[PROVIDED MATERIAL]
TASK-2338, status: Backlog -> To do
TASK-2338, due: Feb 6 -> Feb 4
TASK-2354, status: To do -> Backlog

* * *

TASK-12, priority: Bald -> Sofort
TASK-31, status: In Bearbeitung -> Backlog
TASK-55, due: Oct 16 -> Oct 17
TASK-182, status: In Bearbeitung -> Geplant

[WRITTEN TASK] Search the data above for the string "status" and copy each line that has it.

[TASK ANSWER]
TASK-2338, status: Backlog -> To do
TASK-2354, status: To do -> Backlog
TASK-31, status: In Bearbeitung -> Backlog
TASK-182, status: In Bearbeitung -> Geplant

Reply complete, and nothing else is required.